++++ Supplied records ++++
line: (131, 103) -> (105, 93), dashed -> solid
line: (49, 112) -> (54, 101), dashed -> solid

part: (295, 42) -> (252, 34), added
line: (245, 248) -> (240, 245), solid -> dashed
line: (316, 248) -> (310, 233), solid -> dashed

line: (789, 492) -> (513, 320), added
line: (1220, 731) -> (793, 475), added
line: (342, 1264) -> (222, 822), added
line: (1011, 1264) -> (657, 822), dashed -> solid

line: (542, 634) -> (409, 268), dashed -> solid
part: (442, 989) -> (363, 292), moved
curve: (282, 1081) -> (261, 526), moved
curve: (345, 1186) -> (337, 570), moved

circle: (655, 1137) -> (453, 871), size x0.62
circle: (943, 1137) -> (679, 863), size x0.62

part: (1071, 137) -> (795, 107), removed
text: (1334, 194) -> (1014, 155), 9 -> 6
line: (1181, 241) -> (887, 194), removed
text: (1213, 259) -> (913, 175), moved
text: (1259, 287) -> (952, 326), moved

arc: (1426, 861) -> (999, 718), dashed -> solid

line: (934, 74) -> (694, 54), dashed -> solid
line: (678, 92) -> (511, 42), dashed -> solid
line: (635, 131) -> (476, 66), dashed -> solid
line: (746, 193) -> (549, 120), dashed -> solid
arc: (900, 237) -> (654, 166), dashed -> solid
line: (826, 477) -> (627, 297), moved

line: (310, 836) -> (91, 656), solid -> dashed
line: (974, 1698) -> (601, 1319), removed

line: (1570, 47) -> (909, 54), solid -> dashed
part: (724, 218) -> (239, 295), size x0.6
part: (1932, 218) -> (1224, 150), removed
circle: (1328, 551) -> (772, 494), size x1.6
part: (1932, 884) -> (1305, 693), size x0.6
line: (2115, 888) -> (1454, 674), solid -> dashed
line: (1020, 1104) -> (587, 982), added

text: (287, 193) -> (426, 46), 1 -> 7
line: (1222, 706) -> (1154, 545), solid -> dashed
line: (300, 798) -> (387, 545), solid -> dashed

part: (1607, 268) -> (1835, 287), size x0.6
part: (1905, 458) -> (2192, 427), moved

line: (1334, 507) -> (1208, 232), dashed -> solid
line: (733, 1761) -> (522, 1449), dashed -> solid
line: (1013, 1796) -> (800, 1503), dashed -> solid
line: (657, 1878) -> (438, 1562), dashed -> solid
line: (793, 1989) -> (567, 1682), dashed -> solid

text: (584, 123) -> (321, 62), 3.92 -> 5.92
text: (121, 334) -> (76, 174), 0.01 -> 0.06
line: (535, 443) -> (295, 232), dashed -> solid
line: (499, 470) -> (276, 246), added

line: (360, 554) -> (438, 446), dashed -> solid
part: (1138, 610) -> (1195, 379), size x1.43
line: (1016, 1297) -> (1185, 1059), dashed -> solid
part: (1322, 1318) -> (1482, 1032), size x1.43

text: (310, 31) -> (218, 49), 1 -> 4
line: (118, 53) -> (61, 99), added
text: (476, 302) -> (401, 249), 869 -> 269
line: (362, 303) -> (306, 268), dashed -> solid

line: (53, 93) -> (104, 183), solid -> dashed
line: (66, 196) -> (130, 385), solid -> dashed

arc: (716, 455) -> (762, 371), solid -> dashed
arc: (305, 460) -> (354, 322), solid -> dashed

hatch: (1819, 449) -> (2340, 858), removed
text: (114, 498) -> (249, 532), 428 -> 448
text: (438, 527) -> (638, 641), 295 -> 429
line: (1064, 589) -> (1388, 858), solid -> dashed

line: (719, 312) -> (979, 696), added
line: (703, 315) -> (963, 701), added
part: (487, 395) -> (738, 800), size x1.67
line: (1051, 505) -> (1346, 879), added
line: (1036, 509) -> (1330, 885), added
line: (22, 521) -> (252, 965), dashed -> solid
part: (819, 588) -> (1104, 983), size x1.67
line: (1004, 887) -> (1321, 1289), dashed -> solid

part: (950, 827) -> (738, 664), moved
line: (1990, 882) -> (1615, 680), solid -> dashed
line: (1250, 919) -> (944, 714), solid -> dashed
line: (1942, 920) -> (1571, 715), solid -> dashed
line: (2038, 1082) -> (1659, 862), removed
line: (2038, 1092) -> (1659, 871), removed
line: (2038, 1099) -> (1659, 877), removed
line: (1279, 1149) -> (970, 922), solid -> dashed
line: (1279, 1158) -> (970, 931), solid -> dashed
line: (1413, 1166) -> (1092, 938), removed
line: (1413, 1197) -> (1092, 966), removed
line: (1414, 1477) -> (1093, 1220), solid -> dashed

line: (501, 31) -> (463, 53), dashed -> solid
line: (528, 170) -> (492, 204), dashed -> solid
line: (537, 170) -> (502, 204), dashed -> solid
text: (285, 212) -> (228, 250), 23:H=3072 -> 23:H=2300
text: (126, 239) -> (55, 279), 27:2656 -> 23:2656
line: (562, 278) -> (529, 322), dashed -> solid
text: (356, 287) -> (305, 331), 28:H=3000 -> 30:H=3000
++++
Copy the data. Make sure every line matches exactly.

Expected output -
line: (131, 103) -> (105, 93), dashed -> solid
line: (49, 112) -> (54, 101), dashed -> solid

part: (295, 42) -> (252, 34), added
line: (245, 248) -> (240, 245), solid -> dashed
line: (316, 248) -> (310, 233), solid -> dashed

line: (789, 492) -> (513, 320), added
line: (1220, 731) -> (793, 475), added
line: (342, 1264) -> (222, 822), added
line: (1011, 1264) -> (657, 822), dashed -> solid

line: (542, 634) -> (409, 268), dashed -> solid
part: (442, 989) -> (363, 292), moved
curve: (282, 1081) -> (261, 526), moved
curve: (345, 1186) -> (337, 570), moved

circle: (655, 1137) -> (453, 871), size x0.62
circle: (943, 1137) -> (679, 863), size x0.62

part: (1071, 137) -> (795, 107), removed
text: (1334, 194) -> (1014, 155), 9 -> 6
line: (1181, 241) -> (887, 194), removed
text: (1213, 259) -> (913, 175), moved
text: (1259, 287) -> (952, 326), moved

arc: (1426, 861) -> (999, 718), dashed -> solid

line: (934, 74) -> (694, 54), dashed -> solid
line: (678, 92) -> (511, 42), dashed -> solid
line: (635, 131) -> (476, 66), dashed -> solid
line: (746, 193) -> (549, 120), dashed -> solid
arc: (900, 237) -> (654, 166), dashed -> solid
line: (826, 477) -> (627, 297), moved

line: (310, 836) -> (91, 656), solid -> dashed
line: (974, 1698) -> (601, 1319), removed

line: (1570, 47) -> (909, 54), solid -> dashed
part: (724, 218) -> (239, 295), size x0.6
part: (1932, 218) -> (1224, 150), removed
circle: (1328, 551) -> (772, 494), size x1.6
part: (1932, 884) -> (1305, 693), size x0.6
line: (2115, 888) -> (1454, 674), solid -> dashed
line: (1020, 1104) -> (587, 982), added

text: (287, 193) -> (426, 46), 1 -> 7
line: (1222, 706) -> (1154, 545), solid -> dashed
line: (300, 798) -> (387, 545), solid -> dashed

part: (1607, 268) -> (1835, 287), size x0.6
part: (1905, 458) -> (2192, 427), moved

line: (1334, 507) -> (1208, 232), dashed -> solid
line: (733, 1761) -> (522, 1449), dashed -> solid
line: (1013, 1796) -> (800, 1503), dashed -> solid
line: (657, 1878) -> (438, 1562), dashed -> solid
line: (793, 1989) -> (567, 1682), dashed -> solid

text: (584, 123) -> (321, 62), 3.92 -> 5.92
text: (121, 334) -> (76, 174), 0.01 -> 0.06
line: (535, 443) -> (295, 232), dashed -> solid
line: (499, 470) -> (276, 246), added

line: (360, 554) -> (438, 446), dashed -> solid
part: (1138, 610) -> (1195, 379), size x1.43
line: (1016, 1297) -> (1185, 1059), dashed -> solid
part: (1322, 1318) -> (1482, 1032), size x1.43

text: (310, 31) -> (218, 49), 1 -> 4
line: (118, 53) -> (61, 99), added
text: (476, 302) -> (401, 249), 869 -> 269
line: (362, 303) -> (306, 268), dashed -> solid

line: (53, 93) -> (104, 183), solid -> dashed
line: (66, 196) -> (130, 385), solid -> dashed

arc: (716, 455) -> (762, 371), solid -> dashed
arc: (305, 460) -> (354, 322), solid -> dashed

hatch: (1819, 449) -> (2340, 858), removed
text: (114, 498) -> (249, 532), 428 -> 448
text: (438, 527) -> (638, 641), 295 -> 429
line: (1064, 589) -> (1388, 858), solid -> dashed

line: (719, 312) -> (979, 696), added
line: (703, 315) -> (963, 701), added
part: (487, 395) -> (738, 800), size x1.67
line: (1051, 505) -> (1346, 879), added
line: (1036, 509) -> (1330, 885), added
line: (22, 521) -> (252, 965), dashed -> solid
part: (819, 588) -> (1104, 983), size x1.67
line: (1004, 887) -> (1321, 1289), dashed -> solid

part: (950, 827) -> (738, 664), moved
line: (1990, 882) -> (1615, 680), solid -> dashed
line: (1250, 919) -> (944, 714), solid -> dashed
line: (1942, 920) -> (1571, 715), solid -> dashed
line: (2038, 1082) -> (1659, 862), removed
line: (2038, 1092) -> (1659, 871), removed
line: (2038, 1099) -> (1659, 877), removed
line: (1279, 1149) -> (970, 922), solid -> dashed
line: (1279, 1158) -> (970, 931), solid -> dashed
line: (1413, 1166) -> (1092, 938), removed
line: (1413, 1197) -> (1092, 966), removed
line: (1414, 1477) -> (1093, 1220), solid -> dashed

line: (501, 31) -> (463, 53), dashed -> solid
line: (528, 170) -> (492, 204), dashed -> solid
line: (537, 170) -> (502, 204), dashed -> solid
text: (285, 212) -> (228, 250), 23:H=3072 -> 23:H=2300
text: (126, 239) -> (55, 279), 27:2656 -> 23:2656
line: (562, 278) -> (529, 322), dashed -> solid
text: (356, 287) -> (305, 331), 28:H=3000 -> 30:H=3000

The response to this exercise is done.